La cybersécurité passe notamment par le fait de dresser un état régulier des menaces, essentiellement sur le web de surface, où il y a déjà pas mal à faire pour surveiller ce qui se passe. C’est une priorité pour les entreprises et pour les banques. La cybersécurité a évolué au fil des années. Les entreprises ont commencé par protéger leurs frontières avec Internet, en investissant dans la défense périmétrique pour protéger le système d’information (SI) des attaques externes : firewalls, proxy filtrants… Elles ont ensuite investi dans la défense en profondeur, comme le cloisonnement du réseau interne, pour éviter qu’une personne déjà sur le réseau interne, ou ayant réussi à passer les barrières périmétriques, puisse accéder à des données auxquelles elle n’a pas droit. Depuis dix ans environ, les entreprises les plus avancées, et en particulier les établissements financiers, ont mis en place des équipes dédiées à la détection d’intrusion, avec des outils spécifiques pour capter et analyser les signaux susceptibles de repérer une attaque. Ces équipes ont généralement également la responsabilité de la réaction à ces incidents pour limiter l’impact d’une attaque informatique pour l’entreprise.

Enfin, les équipes de cyberdéfense avancées surveillent désormais au-delà du SI de l’entreprise : qu’est-ce qui se fait sur le web ? Qu’est-ce qui se dit sur l’entreprise ? Il s’agit de tenter d’anticiper une attaque, mais aussi, par exemple, de vérifier qu’il n’existe pas le sur web un site miroir de l’entreprise qui pourrait servir à des opérations de phishing, que le logo n’est pas utilisé frauduleusement, etc. Ces nouvelles activités de surveillance requièrent de nouveaux outils, permettant de scanner la toile en permanence. Des sociétés très spécialisées sont apparues récemment sur ce marché.

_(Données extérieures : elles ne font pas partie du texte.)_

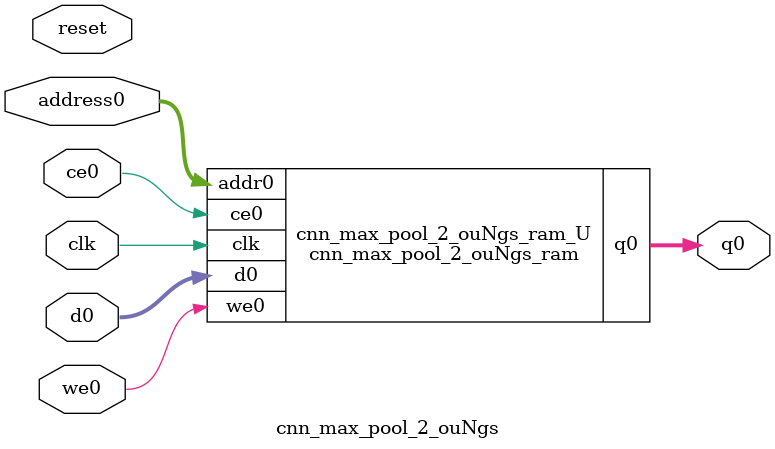
<source format=v>
`timescale 1 ns / 1 ps
module cnn_max_pool_2_ouNgs_ram (addr0, ce0, d0, we0, q0,  clk);

parameter DWIDTH = 14;
parameter AWIDTH = 9;
parameter MEM_SIZE = 400;

input[AWIDTH-1:0] addr0;
input ce0;
input[DWIDTH-1:0] d0;
input we0;
output reg[DWIDTH-1:0] q0;
input clk;

(* ram_style = "block" *)reg [DWIDTH-1:0] ram[0:MEM_SIZE-1];




always @(posedge clk)  
begin 
    if (ce0) 
    begin
        if (we0) 
        begin 
            ram[addr0] <= d0; 
        end 
        q0 <= ram[addr0];
    end
end


endmodule

`timescale 1 ns / 1 ps
module cnn_max_pool_2_ouNgs(
    reset,
    clk,
    address0,
    ce0,
    we0,
    d0,
    q0);

parameter DataWidth = 32'd14;
parameter AddressRange = 32'd400;
parameter AddressWidth = 32'd9;
input reset;
input clk;
input[AddressWidth - 1:0] address0;
input ce0;
input we0;
input[DataWidth - 1:0] d0;
output[DataWidth - 1:0] q0;



cnn_max_pool_2_ouNgs_ram cnn_max_pool_2_ouNgs_ram_U(
    .clk( clk ),
    .addr0( address0 ),
    .ce0( ce0 ),
    .we0( we0 ),
    .d0( d0 ),
    .q0( q0 ));

endmodule


</source>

La surveillance du darknet est bien sûr un challenge. Les établissements financiers sont en pointe dans le domaine de la cyberdéfense et ont les moyens de protéger leur SI contre les cybermenaces. Ces établissements peuvent recruter les bons profils, les doter des bons outils et mettre en place une gouvernance efficace et efficiente de ces risques.